Le poids du deuil

Écrire régulièrement, publier une fois par semaine, éventuellement créer une communauté de lectrices qui parlent à cœur ouvert de leur maternité… J’étais pourtant bien partie dans mon aventure d’autrice, animée de principes très simples, clairs et prometteurs. Puis, la femme qui a élevé mes sœurs et moi est décédée, partie sur la pointe des pieds, comme on dit. Mon quotidien de trente ans, une infime parcelle de toute sa mémoire à elle, finalement enfoui, enterré, résigné à un au revoir peu convaincant.

Slow motion. Je n’ai pas pleuré autant que mes sœurs, mais j’ai senti un bouton en mode « ralenti » s’activer dans mon cerveau. Je m’excuse auprès de mes clients pour le temps que je mets à satisfaire leurs demandes. Je peine à rester trop longtemps au téléphone avec mes amis. Je travaille au bureau aussi tard que possible, car je n’ai pas l’énergie de jouer avec les enfants. Je suis incapable d’écrire. Tout est lourd, inutile, languissant. Je sens mon être entier prisonnier d’une pierre incassable, à jamais jeté au point Nemo.

Ma foi est atteinte.

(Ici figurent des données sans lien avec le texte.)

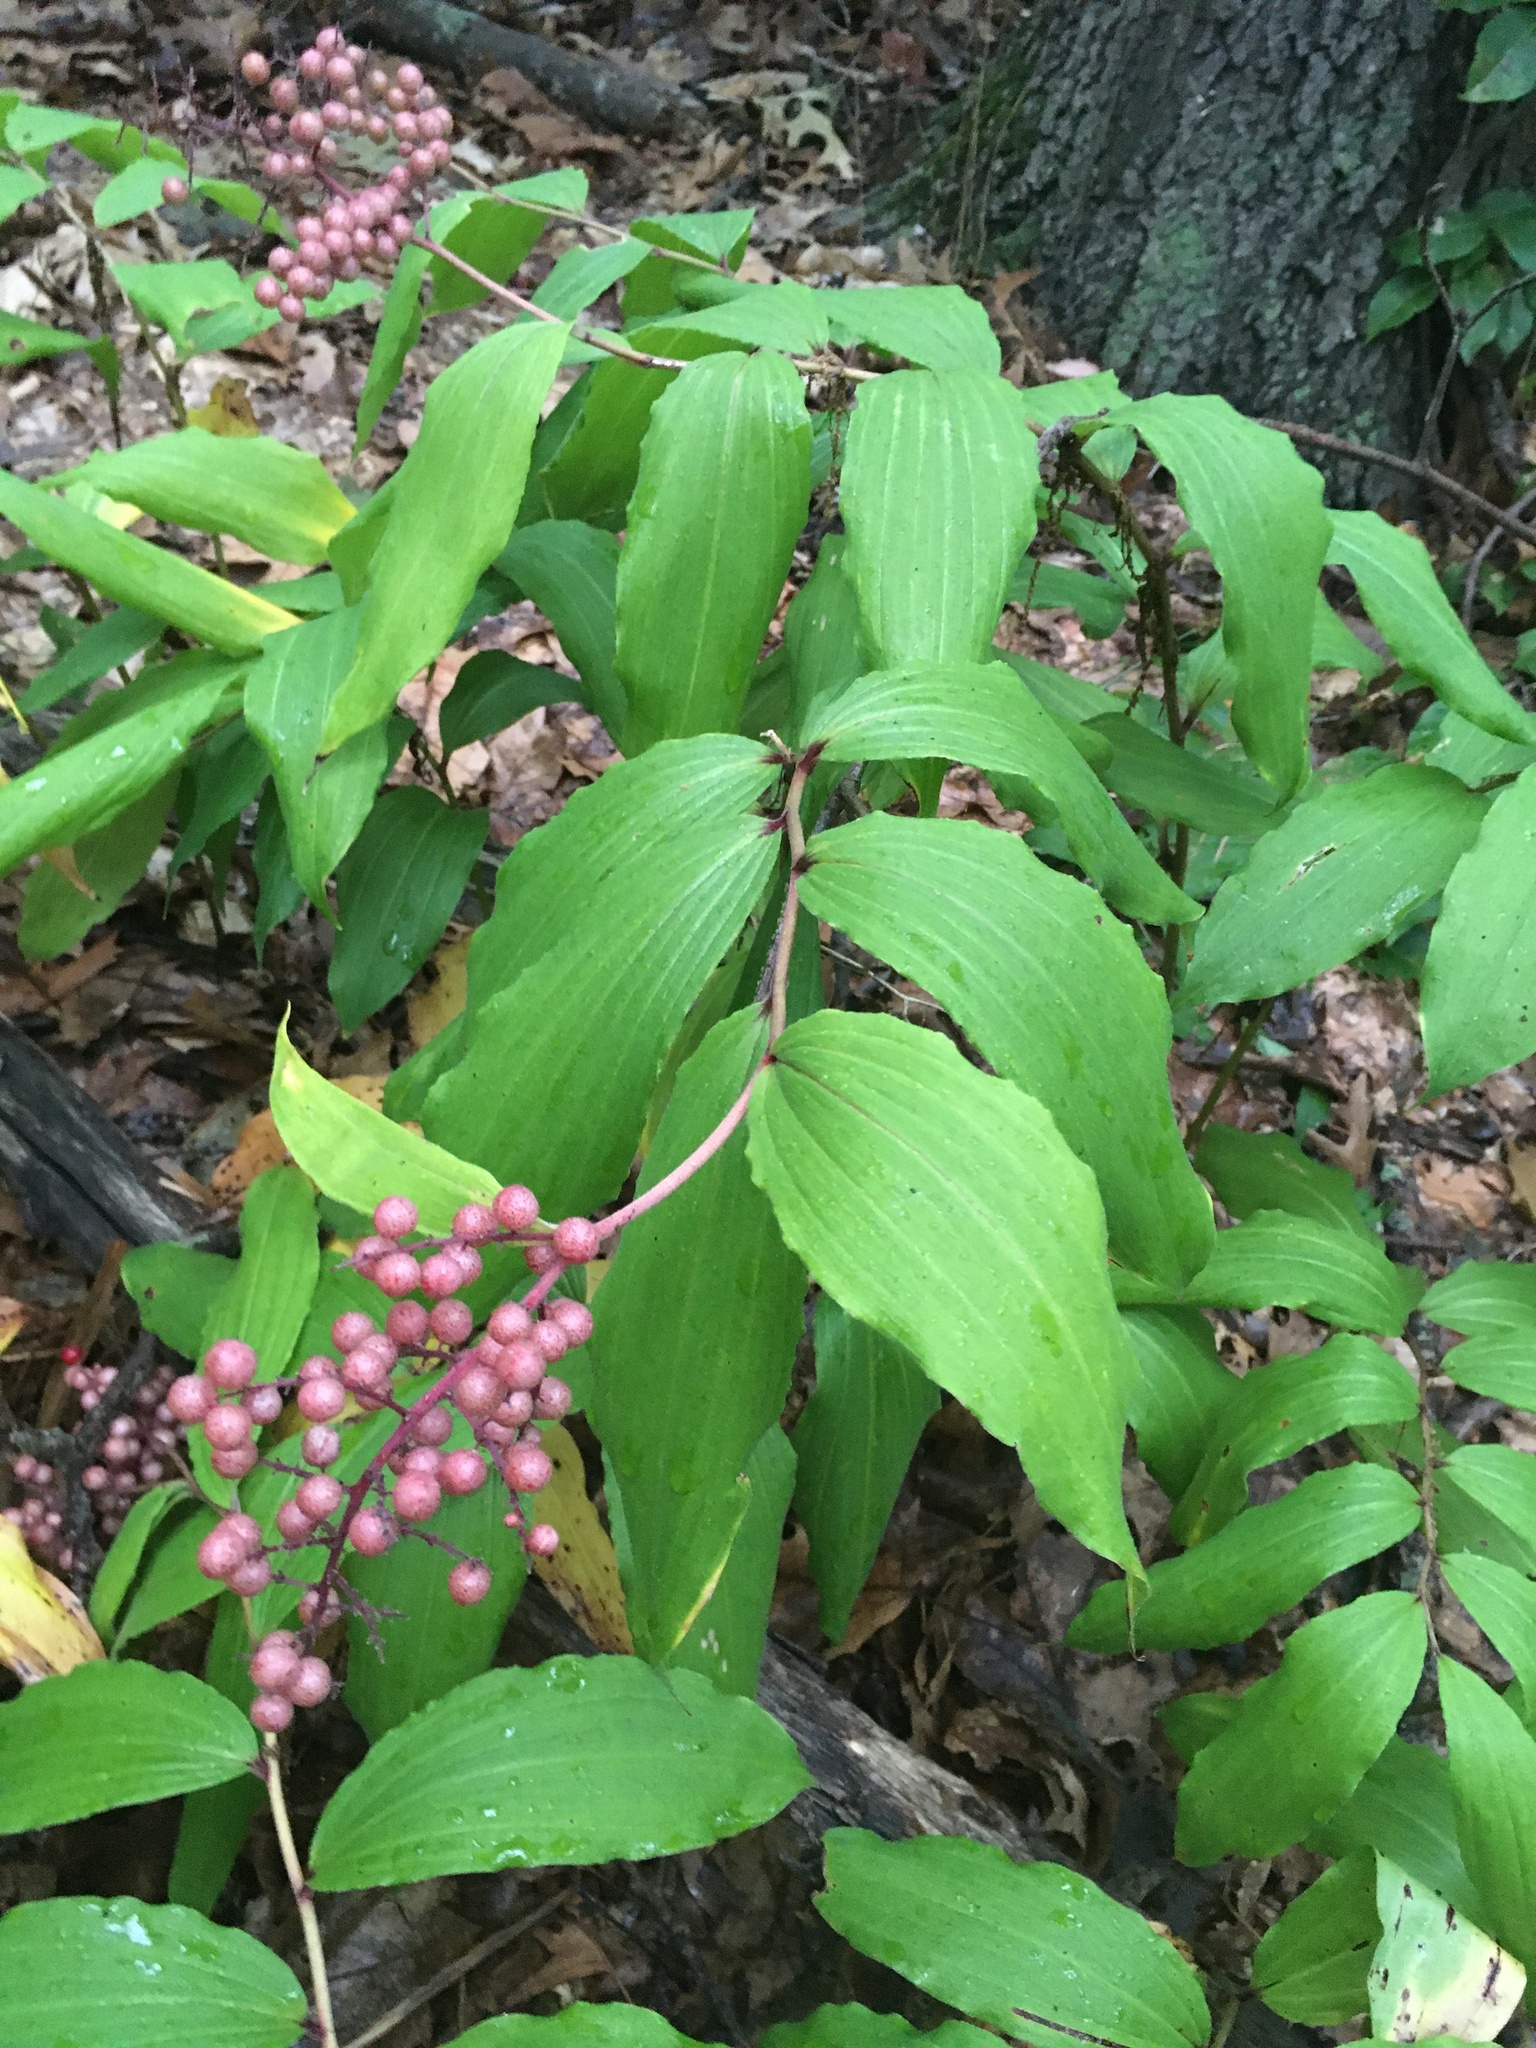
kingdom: Plantae
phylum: Tracheophyta
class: Liliopsida
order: Asparagales
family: Asparagaceae
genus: Maianthemum
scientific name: Maianthemum racemosum
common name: False spikenard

J’ai du mal à me lever pour la prière du matin. Je ne révise plus mes leçons d’arabe qui facilitaient ma lecture régulière et fluide du Coran. Et depuis quelques jours, je demande au Bon Dieu de me rassurer par un rêve, que ma tante va bien, de me permettre de tourner la page, comme j’avais réussi à le faire pour Abou Touré. Car chaque nuit, je me pose mille questions, et chaque nuit, je ressasse les jours négligés où je ne pouvais pas deviner que c’était le dernier thieb, le dernier rire aux éclats, la dernière étreinte, le dernier souffle partagé.

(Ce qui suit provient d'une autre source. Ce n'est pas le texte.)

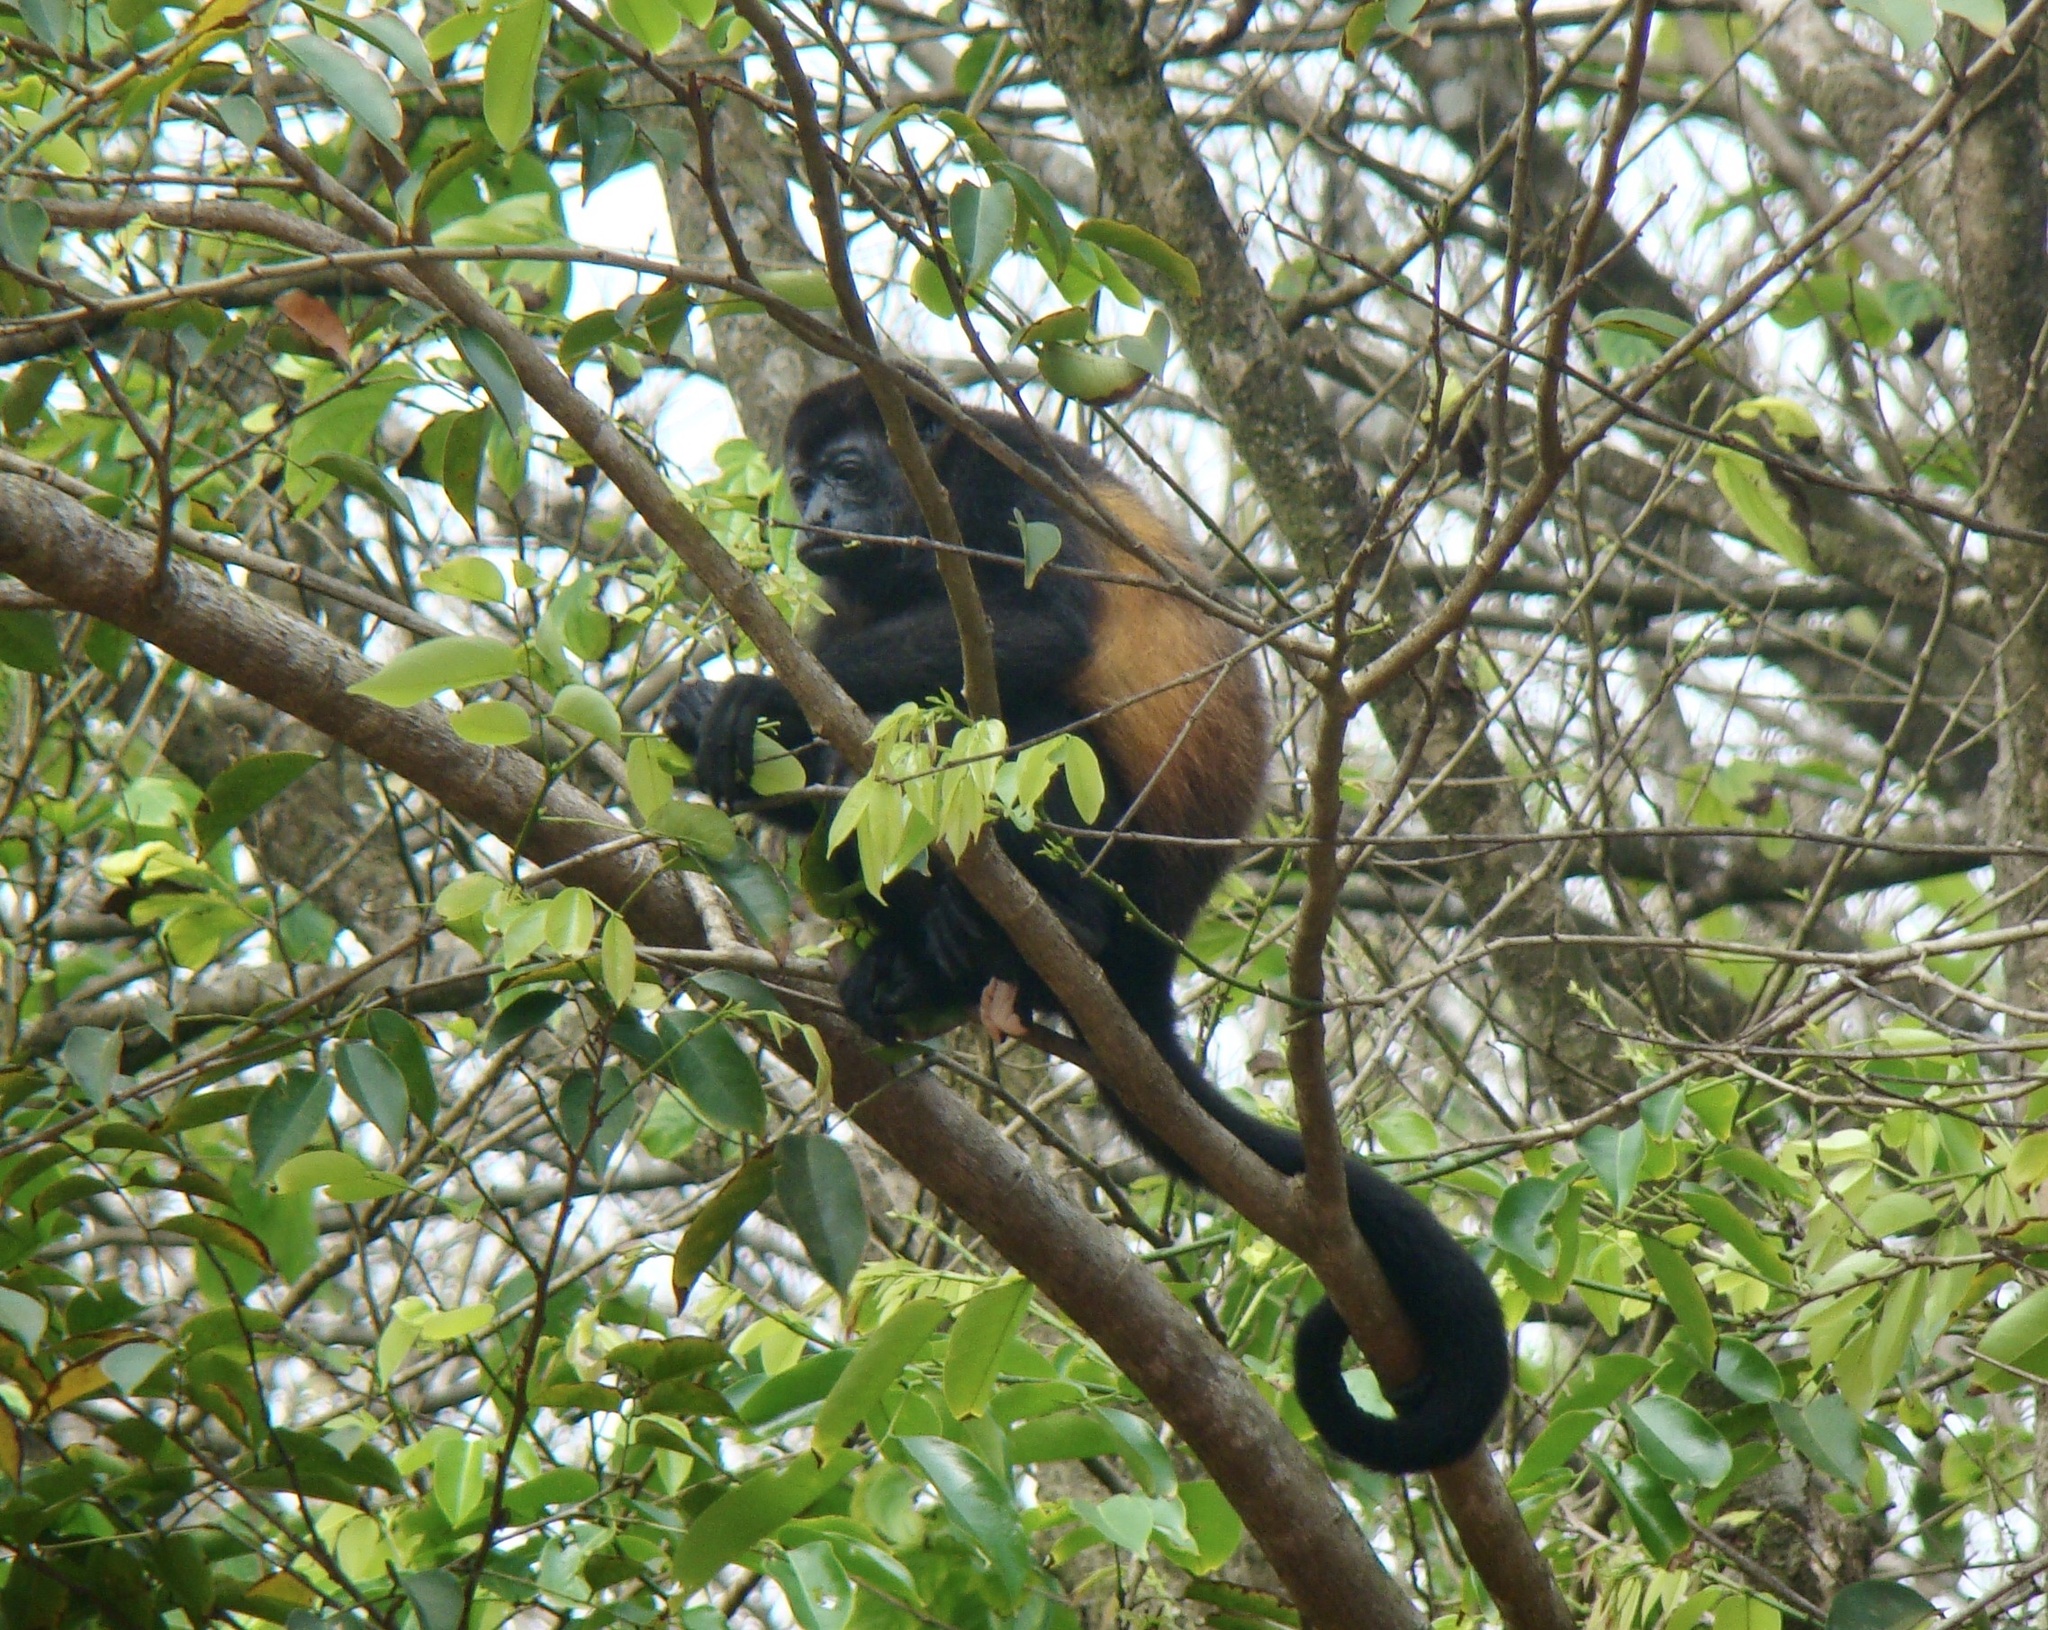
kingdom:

« La vie ne suit pas toujours le contour de nos désirs, beauté. » Infernale mais dégrisante vérité que me répétait très souvent mon oncle Abou, et dont j’ai fait un principe de vie à sa mort. De tels principes sont utiles à l’hypersensible, ils vous permettent d’accepter les mauvaises surprises. Quant aux principes moins tristes – discipline, rigueur, régime sain, sport régulier, honnêteté, bonté désintéressée – ces principes-là vous élèvent en forgeur d’une humanité meilleure. Et parce que je m’exhorte à les pratiquer quotidiennement, j’ai la manie de souvent penser qu’ils sont acquis, que je contrôle totalement mes émotions. Je choisis de servir mes principes et non mes caprices et désirs. Mais là, l’amour et le deuil en découlant ont pris le dessus sur tout. Parfois, les principes doivent avoir préséance sur les émotions, on est d’accord, mais il est crucial d’accepter qu’il y ait plus fort qu’eux, il y a celui qui les pratique, l’être humain, dans toute sa complexité, sa vulnérabilité, et qui dégringole, réduit à rien face à l’absence de l’être aimé.

Slow motion.

La nuit dernière, je regardais la photo où ma tante était vêtue d’un grand boubou rouge avant de dormir. Je l’ai vue en songe, vêtue de ce même habit, entrant dans mon bureau :
« Mon Dieu ! » criai-je en courant l’embrasser. « J’ai trop pleuré pour toi, que j’ai pleuré. C’est bien toi ? Dis-moi que ça va. Rassure-moi.

- Alhamdoulilah, me dit-elle. Dieu merci », la tête penchée et les yeux tristes, comme pour exprimer sa peine de nous avoir quittés. Puis, elle me prit dans ses bras et nous restâmes ainsi, longtemps.

Je me réveille. Le mois d’août, grisâtre et fourbe, touche à sa fin… Je reprendrai mon aventure d’écrivain en septembre. Mes principes prévaudront toujours, mais ils seront désormais vêtus de tendresse et d’acceptation de donner libre cours à l’Amour.